Focusing on bat suits instead of Bruce Wayne has gotten us into a lot of trouble. We see unlimited possibilities for machines, but a restricted horizon for ourselves. In fact, the future intelligence of machines is a scientific question, not a mythological one. If AI keeps following the same pattern of overperforming in the fake world of games or ad placement, we might end up, at the limit, with fantastically intrusive and dangerous idiot savants.
"Science, once a triumph of human intelligence, now seems headed into a morass of rhetoric about the power of big data and new computational methods, where the scientists' role is now as a technician, essentially testing existing theories on IBM Blue Gene supercomputers.

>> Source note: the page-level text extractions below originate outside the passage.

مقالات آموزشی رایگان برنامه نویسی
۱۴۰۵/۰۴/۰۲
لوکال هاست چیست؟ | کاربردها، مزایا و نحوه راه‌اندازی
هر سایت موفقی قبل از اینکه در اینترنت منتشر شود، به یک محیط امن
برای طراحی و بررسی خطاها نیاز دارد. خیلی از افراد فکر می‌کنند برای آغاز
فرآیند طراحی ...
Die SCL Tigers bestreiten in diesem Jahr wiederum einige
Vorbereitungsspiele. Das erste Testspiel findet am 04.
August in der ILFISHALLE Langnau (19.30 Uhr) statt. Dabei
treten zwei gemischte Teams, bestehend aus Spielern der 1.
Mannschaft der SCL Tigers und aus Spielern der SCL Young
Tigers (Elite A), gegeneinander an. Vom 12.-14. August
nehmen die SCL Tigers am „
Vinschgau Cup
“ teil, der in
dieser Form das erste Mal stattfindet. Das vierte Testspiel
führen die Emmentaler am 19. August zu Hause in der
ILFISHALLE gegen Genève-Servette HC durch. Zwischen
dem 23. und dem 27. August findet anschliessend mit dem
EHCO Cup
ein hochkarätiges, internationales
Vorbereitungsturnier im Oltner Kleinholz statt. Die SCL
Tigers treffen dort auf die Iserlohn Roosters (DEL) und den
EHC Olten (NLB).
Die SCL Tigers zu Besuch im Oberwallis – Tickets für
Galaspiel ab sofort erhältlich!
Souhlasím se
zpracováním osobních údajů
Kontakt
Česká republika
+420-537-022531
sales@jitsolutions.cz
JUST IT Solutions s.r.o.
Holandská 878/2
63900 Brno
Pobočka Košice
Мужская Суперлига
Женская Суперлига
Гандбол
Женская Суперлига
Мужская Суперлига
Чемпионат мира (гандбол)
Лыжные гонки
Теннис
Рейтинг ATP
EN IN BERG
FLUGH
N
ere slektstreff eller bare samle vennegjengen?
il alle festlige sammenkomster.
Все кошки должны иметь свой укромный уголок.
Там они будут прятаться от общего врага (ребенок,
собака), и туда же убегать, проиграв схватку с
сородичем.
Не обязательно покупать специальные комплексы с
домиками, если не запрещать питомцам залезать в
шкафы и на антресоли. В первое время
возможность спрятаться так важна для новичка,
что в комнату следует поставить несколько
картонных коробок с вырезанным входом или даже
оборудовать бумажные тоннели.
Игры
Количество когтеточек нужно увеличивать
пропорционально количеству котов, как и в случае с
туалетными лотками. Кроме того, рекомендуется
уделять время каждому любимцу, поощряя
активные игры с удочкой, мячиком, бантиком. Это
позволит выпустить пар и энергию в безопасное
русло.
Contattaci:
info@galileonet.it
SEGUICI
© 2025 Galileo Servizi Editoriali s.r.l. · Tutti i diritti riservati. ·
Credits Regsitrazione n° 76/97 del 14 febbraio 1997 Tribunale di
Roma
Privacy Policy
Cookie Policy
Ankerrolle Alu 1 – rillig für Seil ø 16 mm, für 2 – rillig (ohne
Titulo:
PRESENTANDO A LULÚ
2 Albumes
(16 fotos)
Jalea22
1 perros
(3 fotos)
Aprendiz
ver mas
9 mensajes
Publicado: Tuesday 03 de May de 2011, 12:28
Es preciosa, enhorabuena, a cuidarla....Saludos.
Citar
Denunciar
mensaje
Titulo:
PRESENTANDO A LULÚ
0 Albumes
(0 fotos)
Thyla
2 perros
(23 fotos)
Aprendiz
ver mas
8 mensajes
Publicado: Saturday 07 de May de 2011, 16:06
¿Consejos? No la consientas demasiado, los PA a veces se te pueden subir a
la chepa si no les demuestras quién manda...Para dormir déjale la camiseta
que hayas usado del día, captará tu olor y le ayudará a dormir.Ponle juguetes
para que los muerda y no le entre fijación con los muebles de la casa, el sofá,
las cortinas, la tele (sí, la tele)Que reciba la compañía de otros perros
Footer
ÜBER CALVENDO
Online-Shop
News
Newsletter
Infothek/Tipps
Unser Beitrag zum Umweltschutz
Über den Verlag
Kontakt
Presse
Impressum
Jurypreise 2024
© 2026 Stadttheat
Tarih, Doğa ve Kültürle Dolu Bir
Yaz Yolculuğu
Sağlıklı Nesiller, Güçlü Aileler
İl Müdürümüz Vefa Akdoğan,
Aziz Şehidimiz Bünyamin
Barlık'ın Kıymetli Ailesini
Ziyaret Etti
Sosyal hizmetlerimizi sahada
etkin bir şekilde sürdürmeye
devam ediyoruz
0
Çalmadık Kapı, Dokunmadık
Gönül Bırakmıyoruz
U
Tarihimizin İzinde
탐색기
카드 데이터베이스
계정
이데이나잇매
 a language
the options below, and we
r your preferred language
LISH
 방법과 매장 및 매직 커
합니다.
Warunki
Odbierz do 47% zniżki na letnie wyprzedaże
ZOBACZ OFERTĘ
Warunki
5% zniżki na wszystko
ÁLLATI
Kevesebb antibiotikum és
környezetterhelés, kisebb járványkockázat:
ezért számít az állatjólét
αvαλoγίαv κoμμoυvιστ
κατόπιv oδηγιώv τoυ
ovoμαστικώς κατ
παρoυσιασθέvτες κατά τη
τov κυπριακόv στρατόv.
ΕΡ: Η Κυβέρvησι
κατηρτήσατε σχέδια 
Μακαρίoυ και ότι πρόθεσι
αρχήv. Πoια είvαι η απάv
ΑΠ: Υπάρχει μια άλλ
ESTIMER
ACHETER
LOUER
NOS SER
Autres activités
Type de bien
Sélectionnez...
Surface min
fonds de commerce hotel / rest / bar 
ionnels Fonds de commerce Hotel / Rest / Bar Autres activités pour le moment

But computers don't have insights. People do. And collaborative efforts are only effective when individuals are valued. Someone has to have an idea. Turing at Bletchley knew — or learned — this, but the lessons have been lost in the decades since. Technology, or rather AI technology, is now pulling "us" into "it." Stupefyingly, we now disparage Einstein to make room for talking-up machinery."
Notice that the story [of technical progress accelerating indefinitely] is not testable; we just have to wait around and see. If the predicted year of true AI's coming is false, too, another one can be forecast, a few decades into the future. AI in this sense is unfalsifiable and thus — according to the accepted rules of the scientific method — unscientific.